With the -examples switch one can visualize the positive and negative examples of each rule. Positive example: objects that contain left and right sides of the rule. Negative example: objects that contain the left, but not the right side of the rule.

Example:

./start.sh sample/laszlo.rcf 2 50% -names -alg:zart -rule:inf -examples

Sample output:

{a} => {b, e} (supp=3 [60.00%]; conf=0.750 [75.00%]; suppL=4 [80.00%]; suppR=4 [80.00%]; class=FF) +

Positive examples (objects that contain left AND right sides of the rule): [o1, o3, o5]

Negative examples (objects that contain left, BUT NOT the right side of the rule): [o2]



II. Graphical User Interface

AssRuleX also has a graphical frontend. The graphical interface is very similar to Coron-base's, thus the following figures only show those screens that are different.

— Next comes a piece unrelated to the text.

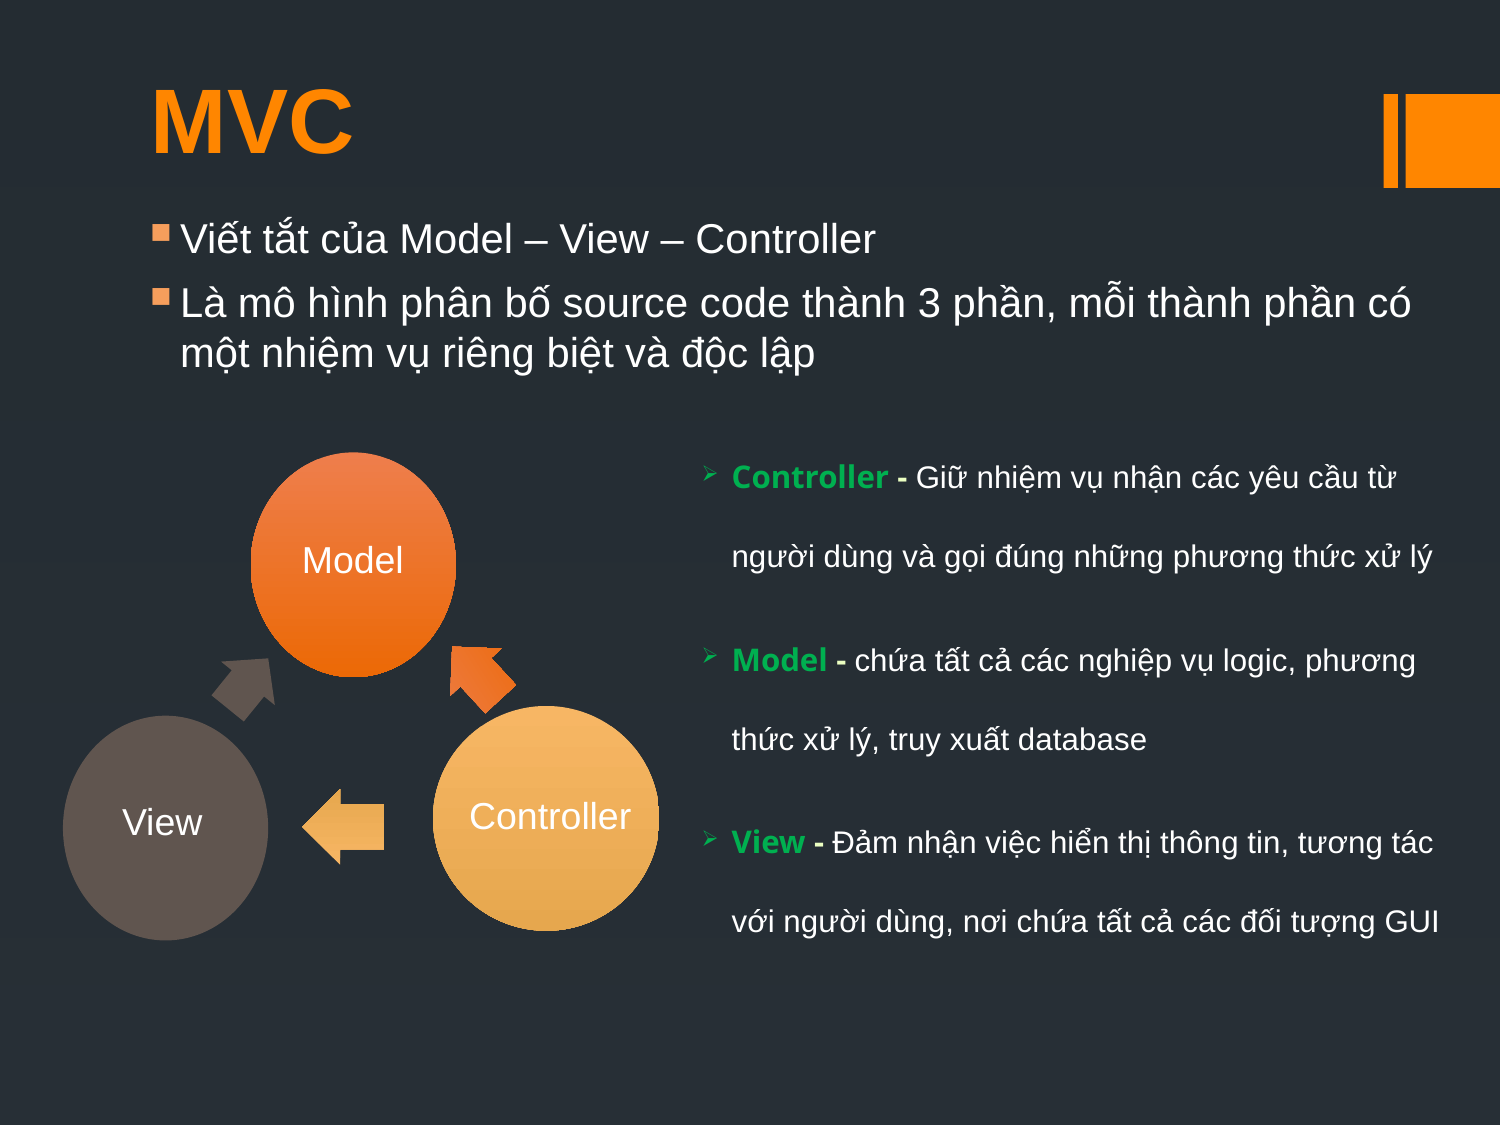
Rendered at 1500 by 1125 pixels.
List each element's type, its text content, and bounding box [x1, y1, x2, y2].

list Viết tắt của Model – View – Controller Là mô hình phân bố source code thành 3 phần, mỗi thành phần có một nhiệm vụ riêng biệt và độc lập [127, 204, 1447, 406]
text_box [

At step 1 the user chooses the input file. At step 2 we need to choose an output file because the result is saved in a file in all cases. It is possible to use a temporary file. After defining the minimum support and minimum confidence (step 3, Figure 1), we must choose the mining algorithm and the type of rules to be extracted (step 4, Figure 2). The software summarizes the user's choice at step 5. We can go back at each step to modify our choice. After pressing the "Start calculation!" button, the result is saved in a file, which can be visualized at the end (step 6, Figure 3).

The graphical interface uses a configuration file called .assrulex_gui.rc, which is placed in the HOME/.coron directory. When the GUI is launched for the very first time, this file is created automatically with the default values. This file can be edited by the user to customize the software.